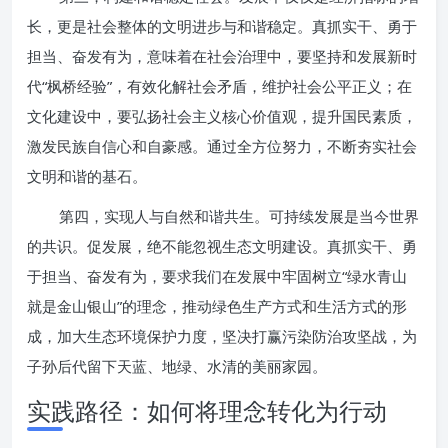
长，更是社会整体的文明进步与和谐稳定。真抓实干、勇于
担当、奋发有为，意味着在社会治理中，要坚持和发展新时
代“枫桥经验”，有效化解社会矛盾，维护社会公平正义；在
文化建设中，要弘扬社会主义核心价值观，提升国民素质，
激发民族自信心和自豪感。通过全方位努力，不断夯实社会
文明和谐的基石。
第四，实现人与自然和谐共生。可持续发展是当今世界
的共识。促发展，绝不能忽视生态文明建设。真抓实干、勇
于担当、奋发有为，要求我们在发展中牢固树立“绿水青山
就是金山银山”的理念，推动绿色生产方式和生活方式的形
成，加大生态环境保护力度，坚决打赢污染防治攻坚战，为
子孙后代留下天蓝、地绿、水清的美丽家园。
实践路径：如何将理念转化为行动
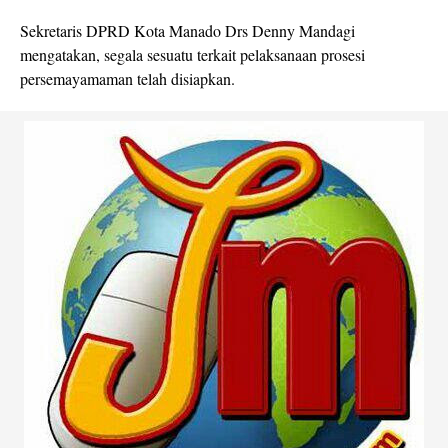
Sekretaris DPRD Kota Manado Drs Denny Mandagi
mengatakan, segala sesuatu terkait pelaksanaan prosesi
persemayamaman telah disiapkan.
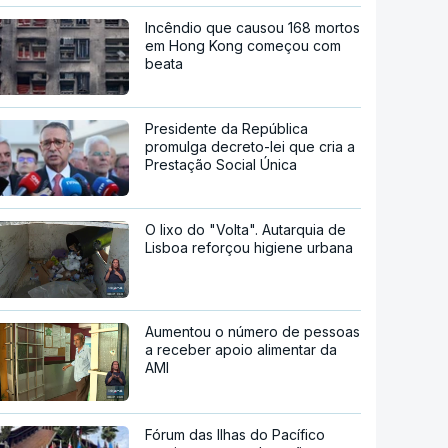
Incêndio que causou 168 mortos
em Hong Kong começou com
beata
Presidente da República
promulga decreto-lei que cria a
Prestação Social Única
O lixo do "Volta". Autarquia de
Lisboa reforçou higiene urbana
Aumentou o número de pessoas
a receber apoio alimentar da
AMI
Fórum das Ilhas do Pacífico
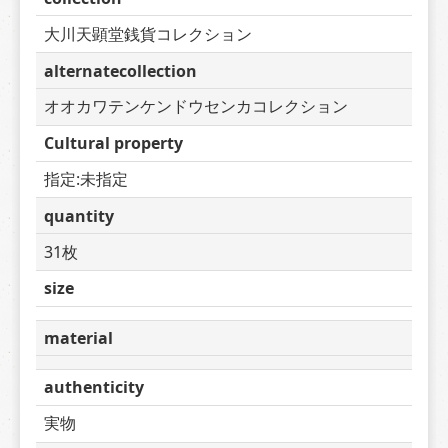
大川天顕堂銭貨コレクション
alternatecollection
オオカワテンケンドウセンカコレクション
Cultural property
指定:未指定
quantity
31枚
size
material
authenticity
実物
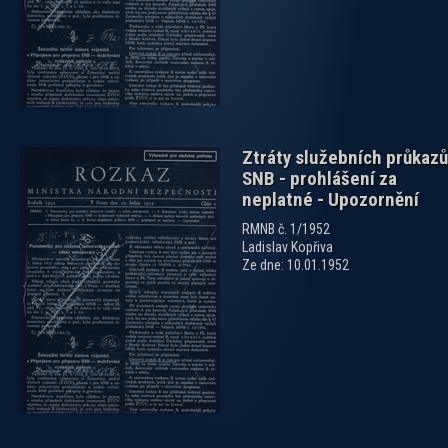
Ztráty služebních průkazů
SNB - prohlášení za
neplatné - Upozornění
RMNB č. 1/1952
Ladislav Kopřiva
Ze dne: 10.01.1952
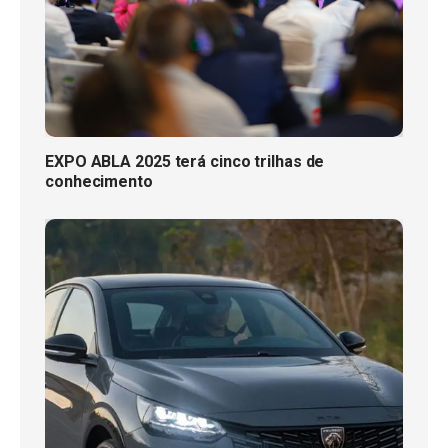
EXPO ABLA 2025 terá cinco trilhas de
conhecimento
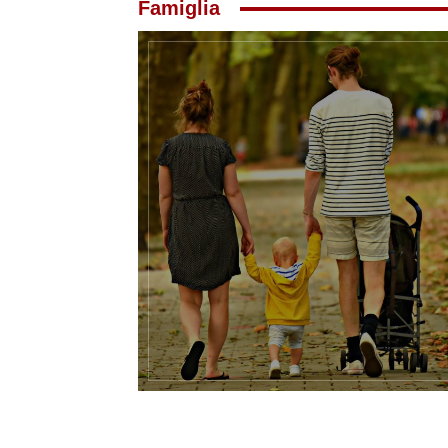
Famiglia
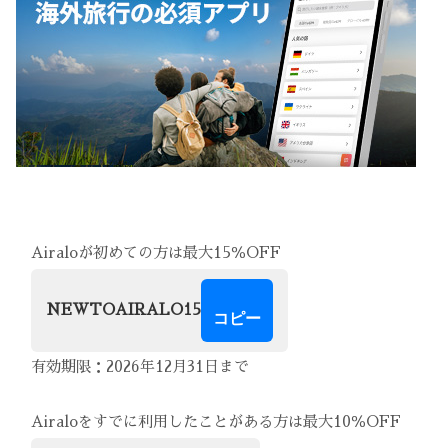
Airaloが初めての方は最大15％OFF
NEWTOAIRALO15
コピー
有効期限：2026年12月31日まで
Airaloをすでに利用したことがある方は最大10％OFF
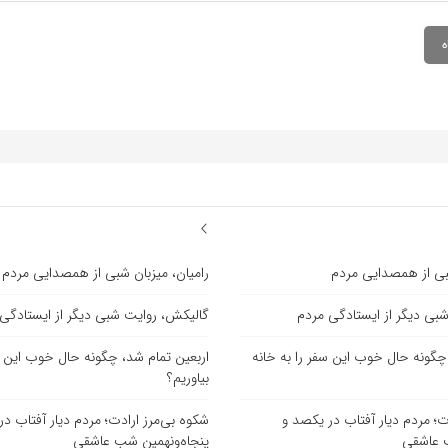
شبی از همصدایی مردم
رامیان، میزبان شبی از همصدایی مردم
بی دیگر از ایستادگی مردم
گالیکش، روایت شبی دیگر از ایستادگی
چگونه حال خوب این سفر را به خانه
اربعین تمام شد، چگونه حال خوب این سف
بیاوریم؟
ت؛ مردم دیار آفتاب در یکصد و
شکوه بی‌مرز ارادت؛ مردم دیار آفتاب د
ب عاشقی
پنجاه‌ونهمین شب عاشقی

**TASK TO COMPLETE**
Go from the first line of the data above to the line containing "实践路径：如何将理念转化为行动" and retype exactly those lines, both included, but none of the pictures.

**SOLUTION TO THIS TASK**
长，更是社会整体的文明进步与和谐稳定。真抓实干、勇于
担当、奋发有为，意味着在社会治理中，要坚持和发展新时
代“枫桥经验”，有效化解社会矛盾，维护社会公平正义；在
文化建设中，要弘扬社会主义核心价值观，提升国民素质，
激发民族自信心和自豪感。通过全方位努力，不断夯实社会
文明和谐的基石。
第四，实现人与自然和谐共生。可持续发展是当今世界
的共识。促发展，绝不能忽视生态文明建设。真抓实干、勇
于担当、奋发有为，要求我们在发展中牢固树立“绿水青山
就是金山银山”的理念，推动绿色生产方式和生活方式的形
成，加大生态环境保护力度，坚决打赢污染防治攻坚战，为
子孙后代留下天蓝、地绿、水清的美丽家园。
实践路径：如何将理念转化为行动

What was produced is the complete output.